The Hinduja Group has received the insurance regulator’s approval to conclude the acquisition of Reliance Capital’s (RCap) three insurance companies, a move that will help it complete the resolution process of the debt-laden firm by the May 27 deadline.

However, IndusInd International Holdings (IIHL), a group firm through which the Hinduja Group had placed bids for RCap, now requires regulatory approvals for a proposed change in holding structure. Sources said these approvals are expected “anytime now”.

On Friday, the Insurance Regulatory and Development Authority of India (IRDAI) permitted transfer of RCap’s three insurance subsidiaries— Reliance General Insurance Company Ltd (RGICL), Reliance Nippon Life Insurance Co Ltd. (RNLICL) and Reliance Health Insurance Ltd (RHIL)—to Hinduja Group, sources close to the development said.

IRDAI has permitted transfer of RCap’s 26% stake in the insurance firms to Aasia Enterprises, a private family firm with 90% stake held by Ashok P Hinduja (Hinduja Group chairman), 5% each by Harsha A Hinduja (Hinduja Foundation trustee) and Shom A Hinduja (president, alternative energy and sustainability at Hinduja Group).

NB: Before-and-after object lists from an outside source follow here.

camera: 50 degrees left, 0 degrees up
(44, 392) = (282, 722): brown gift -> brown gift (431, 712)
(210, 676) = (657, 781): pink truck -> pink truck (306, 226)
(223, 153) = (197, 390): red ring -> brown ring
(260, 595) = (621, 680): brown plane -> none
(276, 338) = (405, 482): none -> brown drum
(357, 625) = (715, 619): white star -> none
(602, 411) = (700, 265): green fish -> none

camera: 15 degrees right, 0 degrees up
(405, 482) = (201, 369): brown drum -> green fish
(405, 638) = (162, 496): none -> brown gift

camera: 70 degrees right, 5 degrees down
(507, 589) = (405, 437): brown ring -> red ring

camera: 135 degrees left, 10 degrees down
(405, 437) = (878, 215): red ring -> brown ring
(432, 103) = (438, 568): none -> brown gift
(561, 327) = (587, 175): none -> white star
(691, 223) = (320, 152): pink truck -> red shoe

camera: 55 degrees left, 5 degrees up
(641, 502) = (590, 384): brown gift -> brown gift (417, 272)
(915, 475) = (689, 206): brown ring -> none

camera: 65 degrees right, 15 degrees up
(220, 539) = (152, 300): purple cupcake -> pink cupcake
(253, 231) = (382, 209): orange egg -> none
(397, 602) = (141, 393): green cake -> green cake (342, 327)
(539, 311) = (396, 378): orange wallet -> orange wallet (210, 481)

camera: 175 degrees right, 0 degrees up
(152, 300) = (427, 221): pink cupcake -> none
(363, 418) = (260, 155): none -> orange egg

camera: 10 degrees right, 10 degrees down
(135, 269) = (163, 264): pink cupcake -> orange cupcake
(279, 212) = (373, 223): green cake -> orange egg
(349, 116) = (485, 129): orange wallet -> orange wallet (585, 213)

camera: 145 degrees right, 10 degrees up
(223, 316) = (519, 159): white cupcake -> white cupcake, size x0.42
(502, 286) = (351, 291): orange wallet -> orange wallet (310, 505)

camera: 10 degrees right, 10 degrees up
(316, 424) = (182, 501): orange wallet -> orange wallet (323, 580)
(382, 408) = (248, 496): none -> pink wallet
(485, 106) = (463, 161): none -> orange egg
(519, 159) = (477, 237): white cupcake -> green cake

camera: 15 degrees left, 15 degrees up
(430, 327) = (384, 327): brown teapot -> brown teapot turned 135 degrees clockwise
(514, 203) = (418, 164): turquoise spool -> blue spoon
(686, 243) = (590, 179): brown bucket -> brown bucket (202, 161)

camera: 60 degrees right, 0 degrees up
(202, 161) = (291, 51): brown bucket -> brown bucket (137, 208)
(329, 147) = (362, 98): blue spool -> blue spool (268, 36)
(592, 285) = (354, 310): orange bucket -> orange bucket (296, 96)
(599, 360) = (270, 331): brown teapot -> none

The transfer should not violate foreign direct investment rules, and RCap and Aasia Enterprises would have to remain promoters of the three insurance firms. The shares of the insurance firms should not be encumbered, according to IRDAI’s approval letter.

The insurance companies would now be transferred to IIHL, which had earlier received approvals from Securities and Exchange Board of India, Reserve Bank of India and the Competition Commission of India.

“The approval is subject to certain regulatory, statutory and judicial clearances and compliances. IIHL stands committed to working towards obtaining the same as soon as possible and aims to close this transaction by the National Company Law Tribunal’s stipulated date of May 27,” an IIHL spokesperson said, confirming the approval.

The approval comes at a time when RCap lenders led by Employees’ Provident Fund Organisation (EPFO), Life Insurance Corporation of India (LIC) and provident funds were insisting IIHL make a payment of Rs 9,661 crore to them to close the insolvency process.

Last week Ashok P Hinduja had said that IIHL tied up the funds needed for the deal—of which 25% would be equity that would come from a subsidiary of IIHL, while the remaining 75% will be debt.

Earlier this month, IIHL had proposed to change the holding structure with it proposing four new firms— Cyqure India, Ecopolis Properties, Cyqurex Technologies and IIHL BFSI Holding—as part of the new corporate structure.

As per the proposal submitted before RBI, Cyqure India will be the holding company of Aasia Enterprises. Besides, the two new companies—Cyqurex Technologies and Ecopolis Properties—will be wholly-owned subsidiaries of Aasia Enterprises, while IIHL will hold 100% stake in IIHL BFSI Holding.